TO BE DONE
a: In the text on Egyptian creation myths, what period do the Pyramid Texts date back to?
b: Extend the text on Egyptian creation myths by writing what comes after its final sentence.

PROVIDED TEXT
──────────
Monday, March 15

Tep Zepi: Egyptian Creation

Ancient Egyptian creation myths are the ancient Egyptian accounts of the creation of the world. The Pyramid Texts, tomb wall decorations and writings, dating back to the Old Kingdom (2780–2250 BC) have given us most of the information regarding early Egyptian creation myths.  These myths also form the earliest religious compilations in the world.  The ancient Egyptians had many creator gods and associated legends. Thus, the world or more specifically Egypt was created in diverse ways according to different parts of the country.  Some versions of the myth indicate spitting, others masturbation, as the act of creation. The union between the first divine couple brought forth another brother-sister pair, Geb and Nut, who in turn created Osiris, Isis, Seth and Nephthys. An extension to this basic framework was the Osiris myth involving god, his consort Isis, and their son Horus. The murder of Osiris by Seth, and the resulting struggle for power, won by Horus, provided a powerful narrative linking the ancient Egyptian ideology of kingship with the creation of the cosmos.
──────────
LISTED ENTRIES

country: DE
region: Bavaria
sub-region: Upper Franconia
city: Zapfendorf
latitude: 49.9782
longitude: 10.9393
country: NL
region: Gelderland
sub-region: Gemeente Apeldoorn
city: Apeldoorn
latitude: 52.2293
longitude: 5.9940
──────────
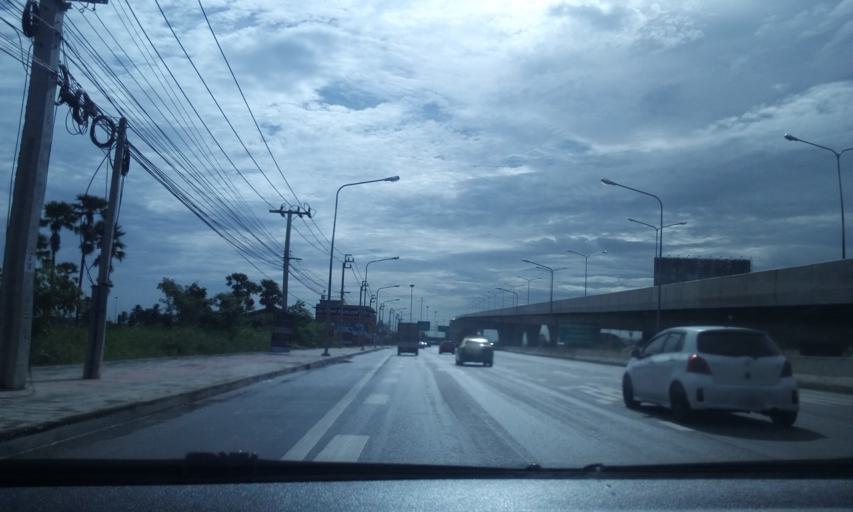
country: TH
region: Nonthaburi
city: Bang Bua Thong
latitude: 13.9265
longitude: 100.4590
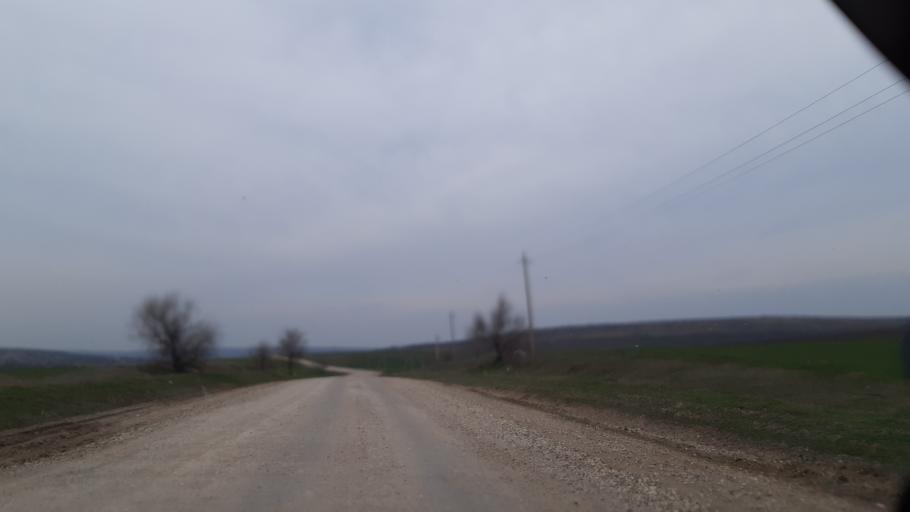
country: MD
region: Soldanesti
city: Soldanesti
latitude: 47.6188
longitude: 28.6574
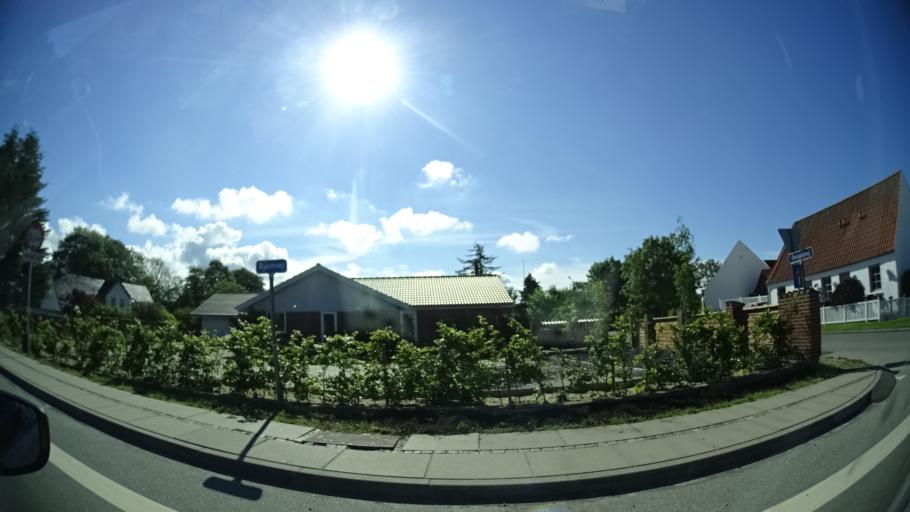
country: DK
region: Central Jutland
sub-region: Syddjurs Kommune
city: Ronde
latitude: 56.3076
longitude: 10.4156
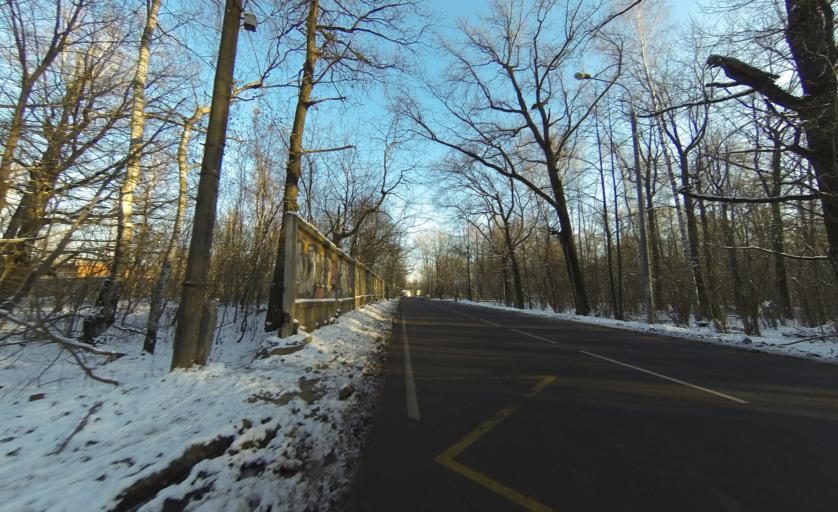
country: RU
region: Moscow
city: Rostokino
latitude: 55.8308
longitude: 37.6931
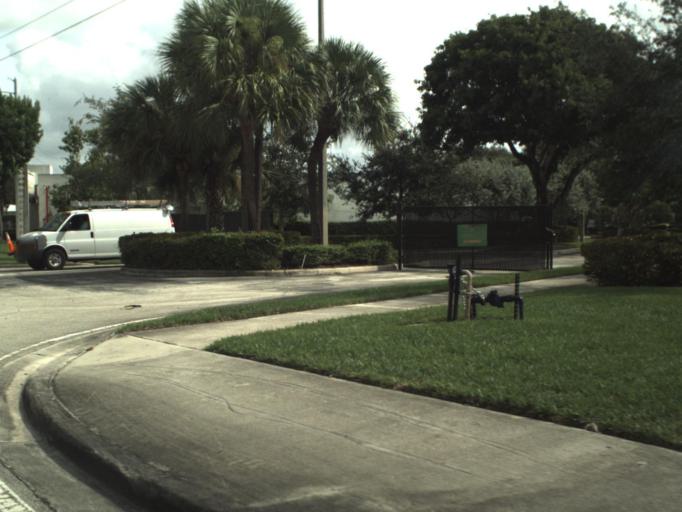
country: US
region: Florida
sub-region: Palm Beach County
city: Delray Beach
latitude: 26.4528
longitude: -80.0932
──────────
FINAL ANSWERS
a: The Old Kingdom (2780–2250 BC).

b:
In all of these myths, the world was said to have emerged from an infinite, lifeless sea when the sun rose for the first time, in a distant period known as zp tpj (sometimes transcribed as Zep Tepi), "the first occasion".  Different myths attributed the creation to different gods: the set of eight primordial deities called the Ogdoad, the self-engendered god Atum and his offspring, the contemplative deity Ptah, and the mysterious, transcendent god Amun. While these differing cosmogonies competed to some extent, in other ways they were complementary, as different aspects of the Egyptian understanding of creation.  SOURCE:  Wikipedia

According to modern historians, the earliest dynasty of Egypt began with the reigns of the proto-dynastic pharaoh Narmer or perhaps his predecessor King Scorpion who united the two lands of Upper and Lower Egypt around 3,100 BCE. The ancient Egyptians, however, saw their origins in the mythic Tep Zepi—the “first time”—believed to be the golden age when the gods lived upon the earth. Was the Tep Zepi a distant memory of their prehistoric ancestry?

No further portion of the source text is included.